_Problems to work on_:
(1) Answer these from the passage on Cyndi Lauper's 2013 tour:
(a) On what date did the tour start?
(b) How many shows were played in Australia?
(c) Which tour came next in her concert chronology?
(2) In the passage on Cyndi Lauper's 2013 tour, reproduce the stretch from "The She's So Unusual: 30th" through "Asia and Australia." word for word.
(3) Say whether each statement agrees with the passage on Cyndi Lauper's 2013 tour, and quote the words that decide it:
(a) The tour had five legs.
(b) It was Cyndi Lauper's twelfth concert tour.
(c) The tour ended in December 2013.

Start of Given passage

She's So Unusual: 30th Anniversary Tour
- Promotional poster for tour
- Associated album: She's So Unusual (30th anniversary)
- Start date: June 12, 2013
- End date: November 16, 2013
- Legs: 4
- No. of shows: 44 in North America; 2 in Asia; 10 in Australia; 56 total;

Cyndi Lauper concert chronology
- Memphis Blues Tour (2010–11); She's So Unusual: 30th Anniversary Tour (2013); Detour Tour (2016);

= She's So Unusual: 30th Anniversary Tour =

2013 concert tour by Cyndi Lauper

The She's So Unusual: 30th Anniversary Tour (also known as the She's So Unusual Tour) was the twelfth concert tour by American recording artist Cyndi Lauper. Launched to mark the anniversary of her debut solo album, the tour visited North America, Asia and Australia.

End of Given passage
Start of Dataset section

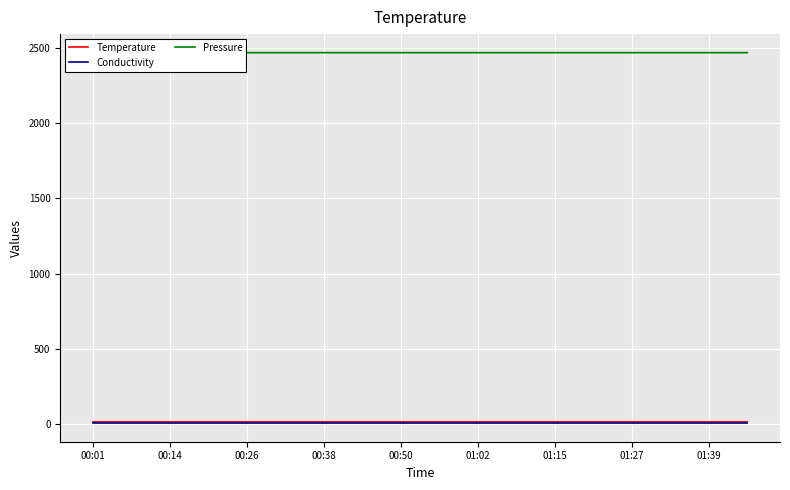

What are all the series names shown in the legend?

Temperature, Conductivity, Pressure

End of Dataset section

_Outputs by task_:
(1)
(a) June 12, 2013
(b) 10
(c) Detour Tour (2016)

(2)
The She's So Unusual: 30th Anniversary Tour (also known as the She's So Unusual Tour) was the twelfth concert tour by American recording artist Cyndi Lauper. Launched to mark the anniversary of her debut solo album, the tour visited North America, Asia and Australia.

(3)
(a) No: "Legs: 4"
(b) Yes: "was the twelfth concert tour by American recording artist Cyndi Lauper"
(c) No: "End date: November 16, 2013"